²Männlichkeitsanforderungen: Gesellschaftliche Bilder und Erwartungen davon was männlich ist und wie Jungen und Männer sich angeblich verhalten oder verhalten sollen: Was sie mögen, wie sie auftreten, was sie können, rundum: was typische für sie ist. Alle die als Jungen oder Männer anerkannt werden wollen, müssen sich mit diesen Anforderungen auseinandersetzen.

³internalisieren: Werte, Normen, Auffassungen o. Ä. übernehmen und sich zu eigen machen oder sie verinnerlichen. Zum Beispiel können Verhaltensmuster, Wertvorstellungen, gesellschaftliche Vorurteile und Diskrimminierung internalisiert werden.

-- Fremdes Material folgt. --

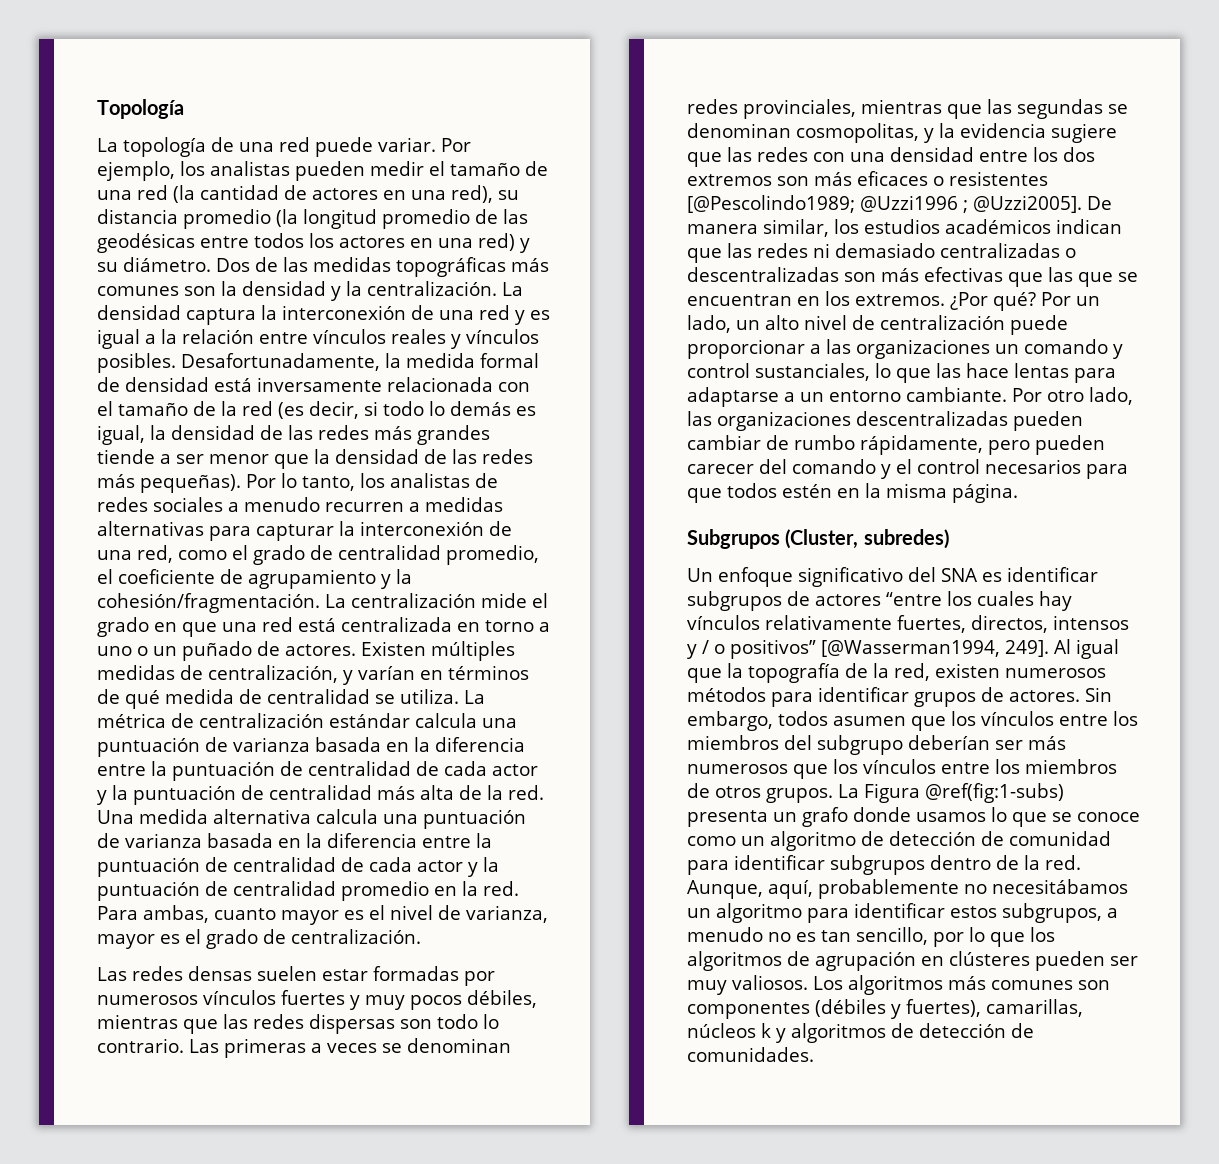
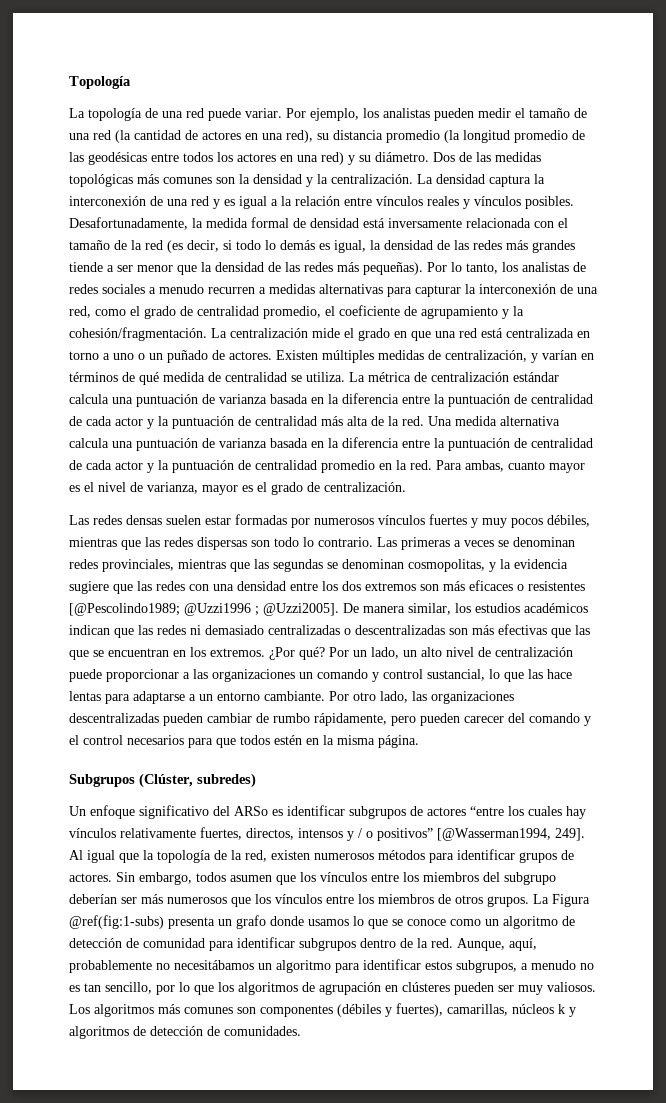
[396,257,506,277] topográficas -> [69,174,133,187] topológicas
[755,363,870,381] sustanciales, -> [427,669,485,681] sustancial,
[785,529,859,549] (Cluster, -> [139,773,193,788] (Clúster,
[941,568,978,582] SNA -> [234,806,268,816] ARSo
[748,663,840,683] topografía -> [157,850,211,863] topología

⁴Homofeindlichkeit: Homofeindlichkeit bezeichnet die Diskriminierung von schwulen und lesbischen Menschen. Sie äußert sich z.B. durch Ablehnung, Wut, Intoleranz, Vorurteile,  Unbehagen oder körperliche bzw. psychische Gewalt gegenüber schwulen und lesbischen Menschen oder Menschen, die als schwul oder lesbisch wahrgenommen werden. Wir bevorzugen den Begriff “Homofeindlichkeit”, da “Homophobie” so klingt, als wäre es keine freie Entscheidung, homosexuelle Menschen zu diskriminieren. Eine Phobie hingegen ist eine Diagnose, gegen die vorzugehen sehr schwierig ist.

⁵FLINTA*: Frauen, Lesben, Inter Menschen, Nicht-binäre Menschen, Trans Menschen, Agender Menschen. Der * Stern weist auf die Konstruiertheit der Kategorien hin und schließt Personen ein, die sich selbst nicht in eine der genannten Kategorien einordnen oder (mit-) gemeint sind. Es ist ein Sammelbegriff für Menschen, die vom Patriarchat unterdrückt werden und/oder patriarchale Gewalt erleben.